Files Module
The Files module provides file upload, download, metadata management, and deletion through a local filesystem storage backend. Files are stored in a configurable directory and tracked in PostgreSQL.
Overview
Files are associated with a project and stored at {FILES_STORAGE_DIR}/{id}{ext} on the server's local filesystem. Every file record exposes an id — the internal database primary key is never returned.
Configuration
| Environment Variable | Required | Description |
|---|---|---|
FILES_STORAGE_DIR | Yes | Absolute path to the directory where uploaded files are stored.
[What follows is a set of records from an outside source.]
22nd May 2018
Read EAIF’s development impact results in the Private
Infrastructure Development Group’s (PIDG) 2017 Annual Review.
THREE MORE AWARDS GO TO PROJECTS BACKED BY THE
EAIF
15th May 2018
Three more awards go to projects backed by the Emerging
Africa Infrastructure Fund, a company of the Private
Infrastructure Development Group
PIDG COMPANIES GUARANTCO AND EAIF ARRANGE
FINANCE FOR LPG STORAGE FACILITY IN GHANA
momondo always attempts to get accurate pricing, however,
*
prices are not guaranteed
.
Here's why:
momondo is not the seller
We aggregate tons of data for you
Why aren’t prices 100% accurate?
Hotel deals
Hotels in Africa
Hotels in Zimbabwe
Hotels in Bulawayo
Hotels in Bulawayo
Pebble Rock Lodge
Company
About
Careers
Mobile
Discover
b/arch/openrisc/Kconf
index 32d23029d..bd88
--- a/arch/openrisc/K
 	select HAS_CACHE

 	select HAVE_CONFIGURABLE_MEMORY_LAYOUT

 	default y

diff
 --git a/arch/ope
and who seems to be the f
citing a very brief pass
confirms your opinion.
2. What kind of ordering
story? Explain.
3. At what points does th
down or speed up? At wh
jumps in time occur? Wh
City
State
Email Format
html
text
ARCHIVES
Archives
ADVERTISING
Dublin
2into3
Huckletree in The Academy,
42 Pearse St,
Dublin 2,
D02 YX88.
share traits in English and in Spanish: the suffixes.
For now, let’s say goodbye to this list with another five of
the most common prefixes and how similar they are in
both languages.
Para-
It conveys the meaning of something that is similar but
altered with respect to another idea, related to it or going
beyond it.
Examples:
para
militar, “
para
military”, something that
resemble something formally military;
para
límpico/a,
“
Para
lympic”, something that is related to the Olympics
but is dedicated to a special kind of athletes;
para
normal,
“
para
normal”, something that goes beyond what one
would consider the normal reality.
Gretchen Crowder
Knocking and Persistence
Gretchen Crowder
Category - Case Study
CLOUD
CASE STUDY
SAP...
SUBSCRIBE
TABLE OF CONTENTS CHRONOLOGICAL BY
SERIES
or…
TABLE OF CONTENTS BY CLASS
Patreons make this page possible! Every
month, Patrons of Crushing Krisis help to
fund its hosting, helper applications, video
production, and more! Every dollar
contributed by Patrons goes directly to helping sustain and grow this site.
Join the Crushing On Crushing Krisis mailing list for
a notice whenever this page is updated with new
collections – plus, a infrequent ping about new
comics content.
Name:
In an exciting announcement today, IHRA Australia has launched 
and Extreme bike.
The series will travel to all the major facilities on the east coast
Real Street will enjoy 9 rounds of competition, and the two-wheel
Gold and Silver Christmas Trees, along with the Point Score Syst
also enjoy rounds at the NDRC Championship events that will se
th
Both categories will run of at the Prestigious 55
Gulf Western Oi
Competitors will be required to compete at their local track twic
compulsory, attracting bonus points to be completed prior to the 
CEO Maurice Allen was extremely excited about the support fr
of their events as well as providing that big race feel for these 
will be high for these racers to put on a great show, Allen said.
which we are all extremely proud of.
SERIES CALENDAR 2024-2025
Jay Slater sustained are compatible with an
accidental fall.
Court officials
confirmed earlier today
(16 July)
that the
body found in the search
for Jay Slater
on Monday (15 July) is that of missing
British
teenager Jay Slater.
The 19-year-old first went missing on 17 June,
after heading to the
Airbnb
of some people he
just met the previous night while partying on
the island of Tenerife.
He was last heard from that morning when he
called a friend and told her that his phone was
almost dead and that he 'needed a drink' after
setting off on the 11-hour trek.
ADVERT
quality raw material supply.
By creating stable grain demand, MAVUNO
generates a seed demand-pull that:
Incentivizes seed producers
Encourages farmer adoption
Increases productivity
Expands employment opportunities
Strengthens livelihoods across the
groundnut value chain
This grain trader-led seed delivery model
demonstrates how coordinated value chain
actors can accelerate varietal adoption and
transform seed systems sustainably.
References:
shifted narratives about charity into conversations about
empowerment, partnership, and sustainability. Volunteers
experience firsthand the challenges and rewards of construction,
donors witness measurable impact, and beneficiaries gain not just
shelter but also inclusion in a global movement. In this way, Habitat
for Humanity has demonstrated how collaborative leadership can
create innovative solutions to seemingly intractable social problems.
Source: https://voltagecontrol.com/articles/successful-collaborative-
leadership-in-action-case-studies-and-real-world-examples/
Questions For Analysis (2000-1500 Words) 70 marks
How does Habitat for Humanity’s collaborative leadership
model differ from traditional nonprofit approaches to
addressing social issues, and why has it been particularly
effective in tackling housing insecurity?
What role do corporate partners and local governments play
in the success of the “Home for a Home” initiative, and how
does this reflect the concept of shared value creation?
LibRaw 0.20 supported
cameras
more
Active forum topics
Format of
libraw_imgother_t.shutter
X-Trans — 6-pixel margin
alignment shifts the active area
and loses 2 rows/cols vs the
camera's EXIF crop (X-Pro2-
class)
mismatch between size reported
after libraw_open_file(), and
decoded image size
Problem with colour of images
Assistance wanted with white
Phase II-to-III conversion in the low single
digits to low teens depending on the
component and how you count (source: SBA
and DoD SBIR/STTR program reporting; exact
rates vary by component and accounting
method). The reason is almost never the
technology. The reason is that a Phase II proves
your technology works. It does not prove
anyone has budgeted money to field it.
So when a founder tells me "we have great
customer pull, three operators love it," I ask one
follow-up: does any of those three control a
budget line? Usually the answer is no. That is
Must be writable by the server process. |
When running via Docker, mount a volume at this path to persist files across container restarts:
services:
server:
image: soat-server
environment:
FILES_STORAGE_DIR: /data/files
volumes:
- files-data:/data/files
volumes:
files-data:
Data Model
| Field | Type | Description |
|---|---|---|
id | string | Public identifier |
filename | string | Original filename |
contentType | string | MIME type |
size | number | File size in bytes |
storageType | local | s3 | gcs | Storage backend (currently local) |
storagePath | string | Absolute path on disk |
metadata | string | Arbitrary JSON string for custom metadata |
projectId | string | ID of the owning project |
createdAt | string | ISO 8601 creation timestamp |
updatedAt | string | ISO 8601 last-updated timestamp |
Permissions
File operations are governed by per-project policies. Grant the following permissions to allow a user to perform each action:
| Action | Permission | REST Endpoint | MCP Tool |
|---|---|---|---|
| List files | files:GetFile | GET /api/v1/files | list-files |
| Get file metadata | files:GetFile | GET /api/v1/files/:id | get-file |
| Create a metadata-only record | files:CreateFile | POST /api/v1/files | create-file |
| Upload a file | files:UploadFile | POST /api/v1/files/upload | upload-file |
| Download file content | files:DownloadFile | GET /api/v1/files/:id/download | download-file |
| Update metadata | files:UpdateFileMetadata | PATCH /api/v1/files/:id/metadata | update-file-metadata |
| Delete a file | files:DeleteFile | DELETE /api/v1/files/:id | delete-file |
See the API Reference for full endpoint details, request/response schemas, and status codes.